When Keenan was two years old, her family moved to the Twin Cities. At first, they settled in Minneapolis, but five years later they bought a home on Summit Avenue in St. Paul. Keenan, her younger sister, Anna, and her brother, Edward, spent their childhood there.
Both Keenan and her sister attended Derham Hall High School, which was on the campus of the College of St. Catherine at the time, before enrolling in the college itself. Keenan graduated in 1931 with majors in English and Latin and a minor in history.
Keenan worked as a teacher in local schools, including St. Paul’s Cleveland Junior High School, before attending Catholic University in Washington, D.C. After writing her thesis on Alice Meynell, the English poet and writer, she graduated with a master’s degree in English and philosophy in 1938. She then began her twenty-seven-year teaching career in English at the College of St. Catherine.

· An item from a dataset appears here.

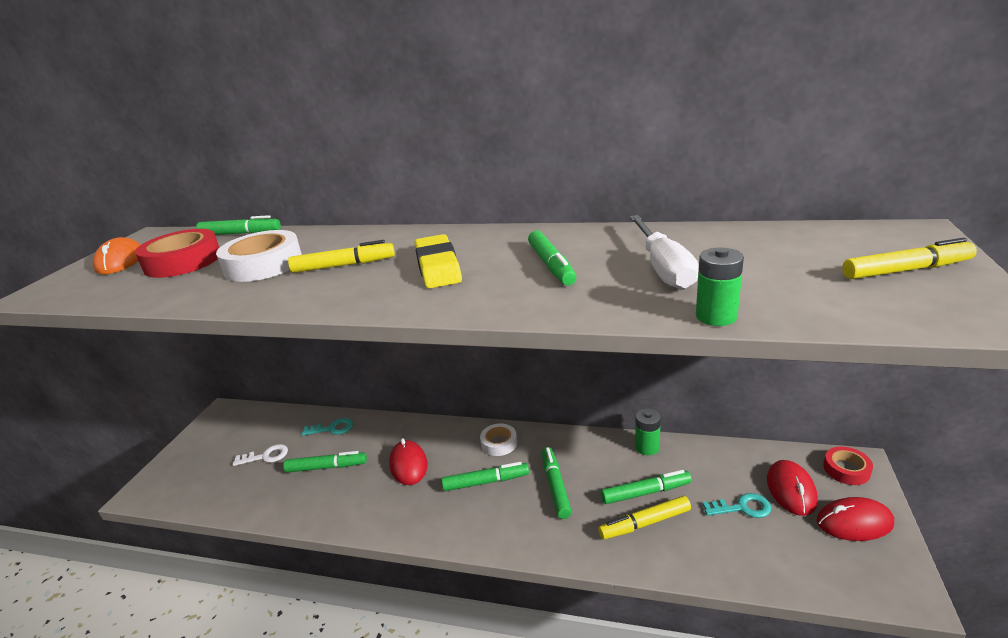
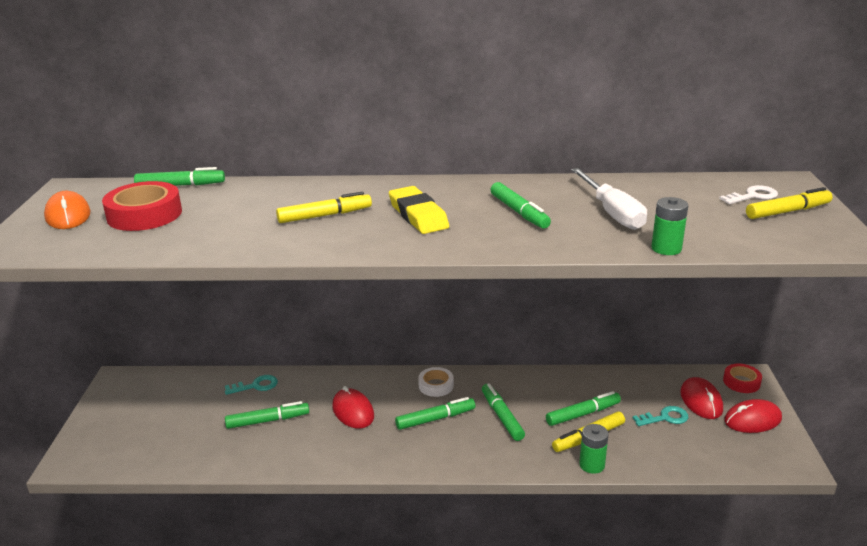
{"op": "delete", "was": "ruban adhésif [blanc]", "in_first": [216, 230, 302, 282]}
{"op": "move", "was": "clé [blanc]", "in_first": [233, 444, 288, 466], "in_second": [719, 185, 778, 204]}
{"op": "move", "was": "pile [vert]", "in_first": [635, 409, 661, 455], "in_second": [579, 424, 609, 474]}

Keenan’s students were especially attracted to her courses on the Catholic Literary Revival and Dante. She was a prolific writer of book reviews and articles as well as a lecturer in the Twin Cities community. In the 1940s, she cooperated with the St. Paul Public Schools to develop a “practice teaching” program for educators.
A turning point in Keenan’s life arrived in 1953, when she joined an international Catholic congregation called the Daughters of the Heart of Mary. Formed during the French Revolution, the organization did not establish convents, use titles, or practice other customs that identified lay people as religious members. After joining the group, many members continued to practice their professions, lived at home, and cared for elderly parents. Keenan followed this example in St. Paul, where she continued to teach English at the College of St. Catherine, lived at home, and cared for her mother, who had a long-term cardiac condition.
Keenan took vows of poverty, chastity, and obedience in the order, which Archbishop John Gregory Murray invited to St. Paul. In 1960, after her mother died, Keenan became a Superior for the Daughters of the Heart of Mary in the congregation’s St. Paul province. One of her first tasks in her new position was to find a place in St. Paul for holding retreats for women.
Louis Hill, son of the railroad magnate James J. Hill, had donated his mansion at 260 Summit Avenue to the Catholic Church in his will. The house, Keenan realized, was an ideal location for retreats. Because of her friendship with members of the Hill family and others in the local community, Keenan was able to restore the mansion and transform it from an office building into the Maryhill Retreat House.
In 1972, the College of St. Catherine awarded Keenan the Alexandrine Medal. The medal recognized her outstanding work in the community as well as her leadership roles in the Daughters of the Heart of Mary, which included assisting the director of the order in France and directing a mission in Ethiopia and a school in Addis Ababa.
In 1979, at a meeting of the Daughters of the Heart of Mary in Paris, Keenan died of a heart attack. She was sixty-eight years old.